▸ Aim of the exercise: Each line containing the string "veggie" should be copied out of the entries.

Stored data
────────────────────────────────────────
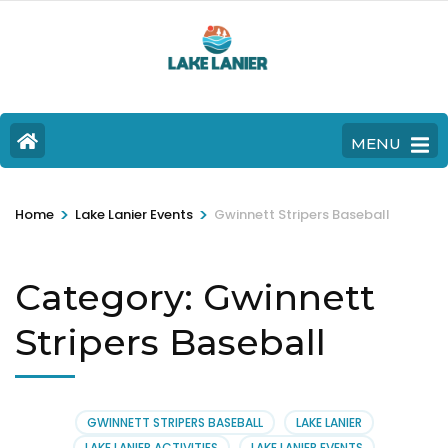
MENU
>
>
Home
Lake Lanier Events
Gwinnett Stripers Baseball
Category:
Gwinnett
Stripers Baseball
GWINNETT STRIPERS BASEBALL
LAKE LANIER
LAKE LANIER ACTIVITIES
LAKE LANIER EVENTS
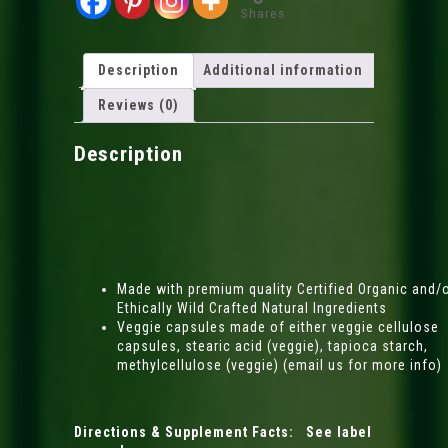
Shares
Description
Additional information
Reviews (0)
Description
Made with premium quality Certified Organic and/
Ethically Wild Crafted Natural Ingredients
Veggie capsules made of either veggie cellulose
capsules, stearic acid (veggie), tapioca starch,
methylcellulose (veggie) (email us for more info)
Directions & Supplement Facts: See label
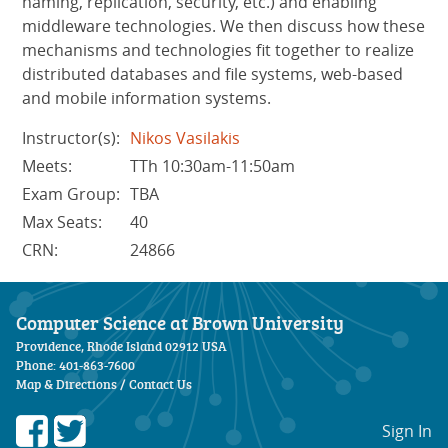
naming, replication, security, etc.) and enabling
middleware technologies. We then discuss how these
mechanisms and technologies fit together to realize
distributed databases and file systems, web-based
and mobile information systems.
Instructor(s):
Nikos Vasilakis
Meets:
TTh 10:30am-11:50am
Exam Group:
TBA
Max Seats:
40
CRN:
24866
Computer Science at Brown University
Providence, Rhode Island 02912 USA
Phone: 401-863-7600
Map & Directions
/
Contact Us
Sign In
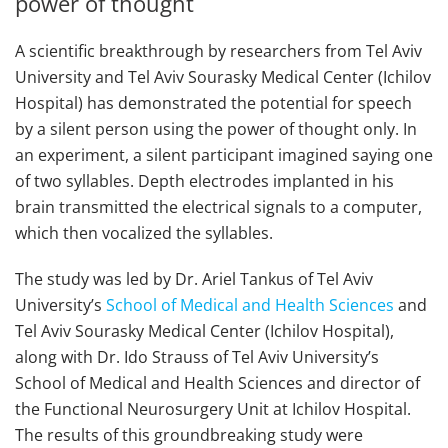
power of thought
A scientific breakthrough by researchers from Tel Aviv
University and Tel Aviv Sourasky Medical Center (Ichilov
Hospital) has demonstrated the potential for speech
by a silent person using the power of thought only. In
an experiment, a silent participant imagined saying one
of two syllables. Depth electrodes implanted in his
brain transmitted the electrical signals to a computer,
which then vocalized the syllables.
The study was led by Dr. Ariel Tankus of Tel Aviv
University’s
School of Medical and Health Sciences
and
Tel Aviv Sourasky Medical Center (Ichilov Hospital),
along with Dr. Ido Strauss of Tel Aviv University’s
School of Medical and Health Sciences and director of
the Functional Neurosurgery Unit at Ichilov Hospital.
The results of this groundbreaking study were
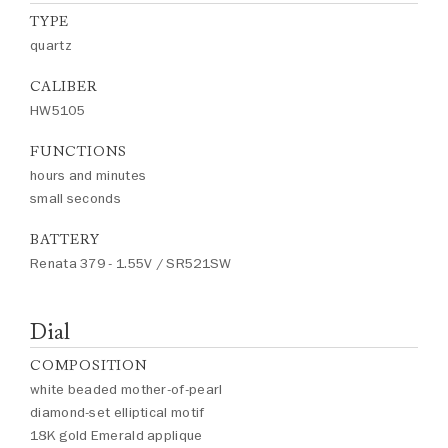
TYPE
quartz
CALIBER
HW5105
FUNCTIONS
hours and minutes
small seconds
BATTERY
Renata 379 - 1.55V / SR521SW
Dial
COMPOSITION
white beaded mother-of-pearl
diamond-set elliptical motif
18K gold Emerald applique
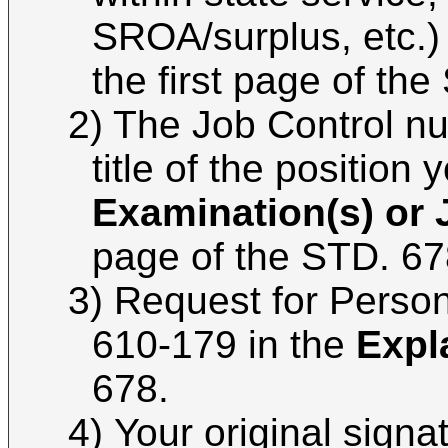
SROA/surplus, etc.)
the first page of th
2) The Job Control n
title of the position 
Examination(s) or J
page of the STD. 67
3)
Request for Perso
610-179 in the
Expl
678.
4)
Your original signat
────────────────────────────────────────
▸ Solution below:
Veggie capsules made of either veggie cellulose
capsules, stearic acid (veggie), tapioca starch,
methylcellulose (veggie) (email us for more info)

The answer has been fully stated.